§ **Requirement**
Can you format the listing below as a two-column Markdown table, with a row number under "Row" and the line under "Line"? Leave out the pictures and any blank lines.

§ **Provided data**
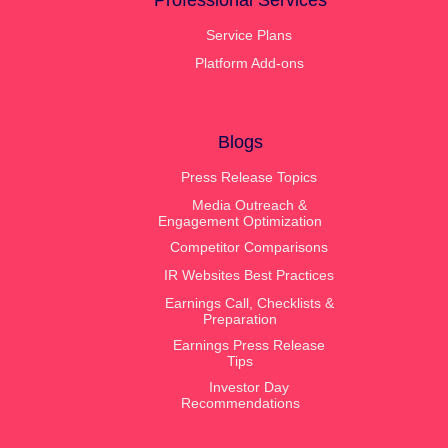
Professional Services
Service Plans
Platform Add-ons
Blogs
Press Release Topics
Media Outreach &
Engagement Optimization
Competitor Comparisons
IR Websites Best Practices
Earnings Call, Checklists &
Preparation
Earnings Press Release
Tips
Investor Day
Recommendations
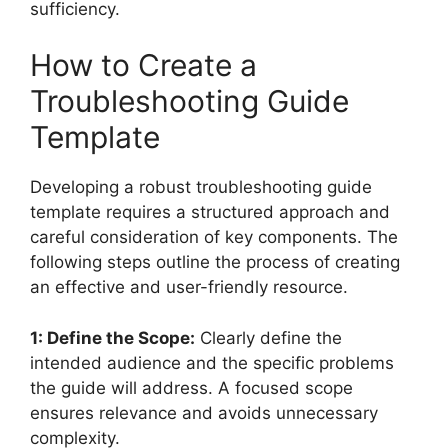
sufficiency.
How to Create a
Troubleshooting Guide
Template
Developing a robust troubleshooting guide
template requires a structured approach and
careful consideration of key components. The
following steps outline the process of creating
an effective and user-friendly resource.
1: Define the Scope:
Clearly define the
intended audience and the specific problems
the guide will address. A focused scope
ensures relevance and avoids unnecessary
complexity.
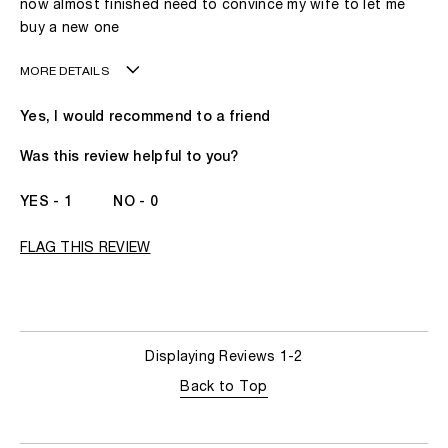
now almost finished need to convince my wife to let me
buy a new one
MORE DETAILS
Age
41 - 50
Yes, I would recommend to a friend
Gender
A Man
The fragrances I love to wear are
Leathery
Was this review helpful to you?
This product is perfect for
Any Time
I've been wearing Kilian for
I've Been A KILIAN
1
0
Fan Since The
Beginning
FLAG THIS REVIEW
Displaying Reviews
1-2
Back to Top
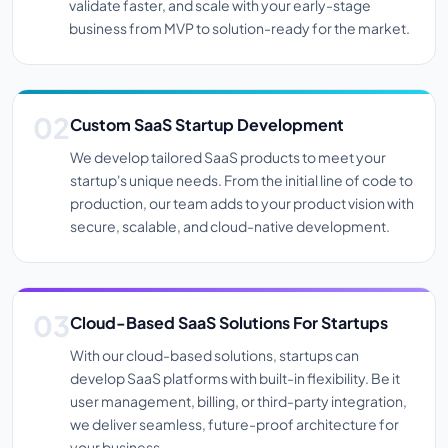
validate faster, and scale with your early-stage
business from MVP to solution-ready for the market.
Custom SaaS Startup Development
We develop tailored SaaS products to meet your
startup's unique needs. From the initial line of code to
production, our team adds to your product vision with
secure, scalable, and cloud-native development.
Cloud-Based SaaS Solutions For Startups
With our cloud-based solutions, startups can
develop SaaS platforms with built-in flexibility. Be it
user management, billing, or third-party integration,
we deliver seamless, future-proof architecture for
your business.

§ **Response area**
| Row | Line |
|---|---|
| 1 | Professional Services |
| 2 | Service Plans |
| 3 | Platform Add-ons |
| 4 | Blogs |
| 5 | Press Release Topics |
| 6 | Media Outreach & |
| 7 | Engagement Optimization |
| 8 | Competitor Comparisons |
| 9 | IR Websites Best Practices |
| 10 | Earnings Call, Checklists & |
| 11 | Preparation |
| 12 | Earnings Press Release |
| 13 | Tips |
| 14 | Investor Day |
| 15 | Recommendations |
| 16 | sufficiency. |
| 17 | How to Create a |
| 18 | Troubleshooting Guide |
| 19 | Template |
| 20 | Developing a robust troubleshooting guide |
| 21 | template requires a structured approach and |
| 22 | careful consideration of key components. The |
| 23 | following steps outline the process of creating |
| 24 | an effective and user-friendly resource. |
| 25 | 1: Define the Scope: |
| 26 | Clearly define the |
| 27 | intended audience and the specific problems |
| 28 | the guide will address. A focused scope |
| 29 | ensures relevance and avoids unnecessary |
| 30 | complexity. |
| 31 | now almost finished need to convince my wife to let me |
| 32 | buy a new one |
| 33 | MORE DETAILS |
| 34 | Age |
| 35 | 41 - 50 |
| 36 | Yes, I would recommend to a friend |
| 37 | Gender |
| 38 | A Man |
| 39 | The fragrances I love to wear are |
| 40 | Leathery |
| 41 | Was this review helpful to you? |
| 42 | This product is perfect for |
| 43 | Any Time |
| 44 | I've been wearing Kilian for |
| 45 | I've Been A KILIAN |
| 46 | 1 |
| 47 | 0 |
| 48 | Fan Since The |
| 49 | Beginning |
| 50 | FLAG THIS REVIEW |
| 51 | Displaying Reviews |
| 52 | 1-2 |
| 53 | Back to Top |
| 54 | validate faster, and scale with your early-stage |
| 55 | business from MVP to solution-ready for the market. |
| 56 | Custom SaaS Startup Development |
| 57 | We develop tailored SaaS products to meet your |
| 58 | startup's unique needs. From the initial line of code to |
| 59 | production, our team adds to your product vision with |
| 60 | secure, scalable, and cloud-native development. |
| 61 | Cloud-Based SaaS Solutions For Startups |
| 62 | With our cloud-based solutions, startups can |
| 63 | develop SaaS platforms with built-in flexibility. Be it |
| 64 | user management, billing, or third-party integration, |
| 65 | we deliver seamless, future-proof architecture for |
| 66 | your business. |